» WRITTEN TASK
Rewrite the records from the start through the line containing "fBodyAccJerk.mean...X", changing every "Storage mode" to "Data type" and keeping everything else unchanged. Leave the pictures out of your answer.

» Stored data
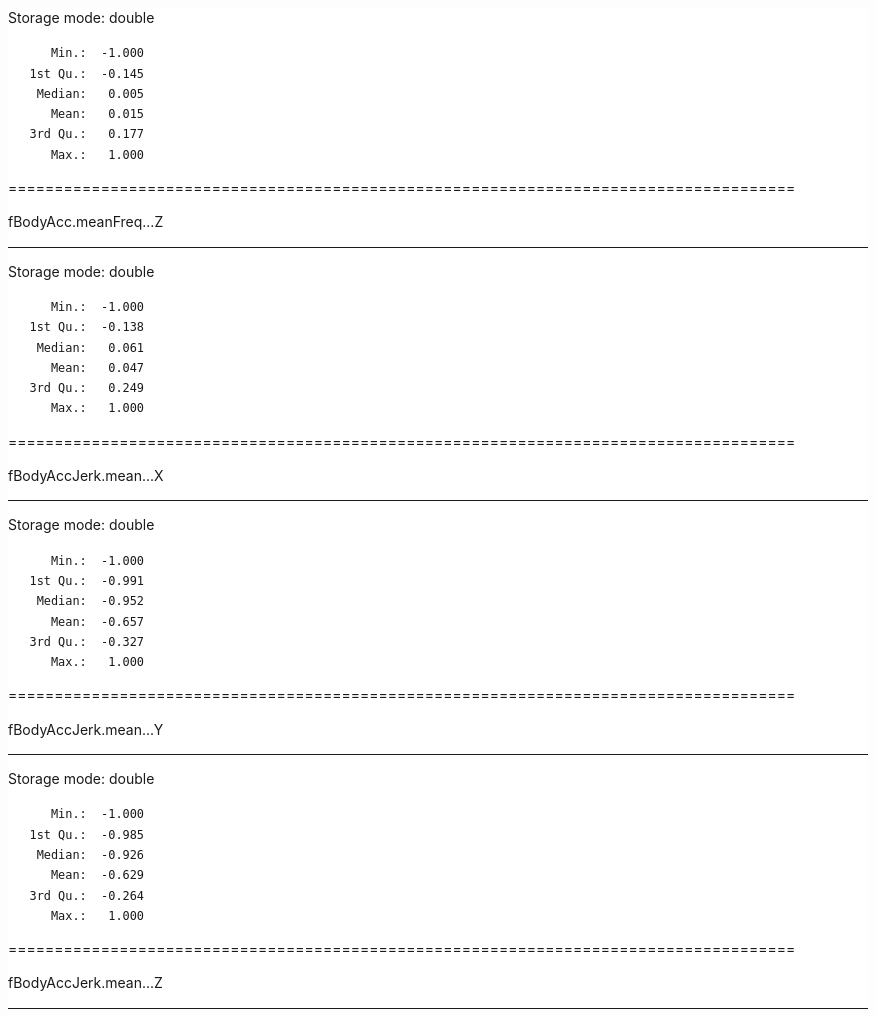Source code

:    Storage mode: double

          Min.:  -1.000
       1st Qu.:  -0.145
        Median:   0.005
          Mean:   0.015
       3rd Qu.:   0.177
          Max.:   1.000

=====================================================================================

   fBodyAcc.meanFreq...Z

-------------------------------------------------------------------------------------

   Storage mode: double

          Min.:  -1.000
       1st Qu.:  -0.138
        Median:   0.061
          Mean:   0.047
       3rd Qu.:   0.249
          Max.:   1.000

=====================================================================================

   fBodyAccJerk.mean...X

-------------------------------------------------------------------------------------

   Storage mode: double

          Min.:  -1.000
       1st Qu.:  -0.991
        Median:  -0.952
          Mean:  -0.657
       3rd Qu.:  -0.327
          Max.:   1.000

=====================================================================================

   fBodyAccJerk.mean...Y

-------------------------------------------------------------------------------------

   Storage mode: double

          Min.:  -1.000
       1st Qu.:  -0.985
        Median:  -0.926
          Mean:  -0.629
       3rd Qu.:  -0.264
          Max.:   1.000

=====================================================================================

   fBodyAccJerk.mean...Z

-------------------------------------------------------------------------------------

» ANSWER FOR THE TASK
Source code

:    Data type: double

          Min.:  -1.000
       1st Qu.:  -0.145
        Median:   0.005
          Mean:   0.015
       3rd Qu.:   0.177
          Max.:   1.000

=====================================================================================

   fBodyAcc.meanFreq...Z

-------------------------------------------------------------------------------------

   Data type: double

          Min.:  -1.000
       1st Qu.:  -0.138
        Median:   0.061
          Mean:   0.047
       3rd Qu.:   0.249
          Max.:   1.000

=====================================================================================

   fBodyAccJerk.mean...X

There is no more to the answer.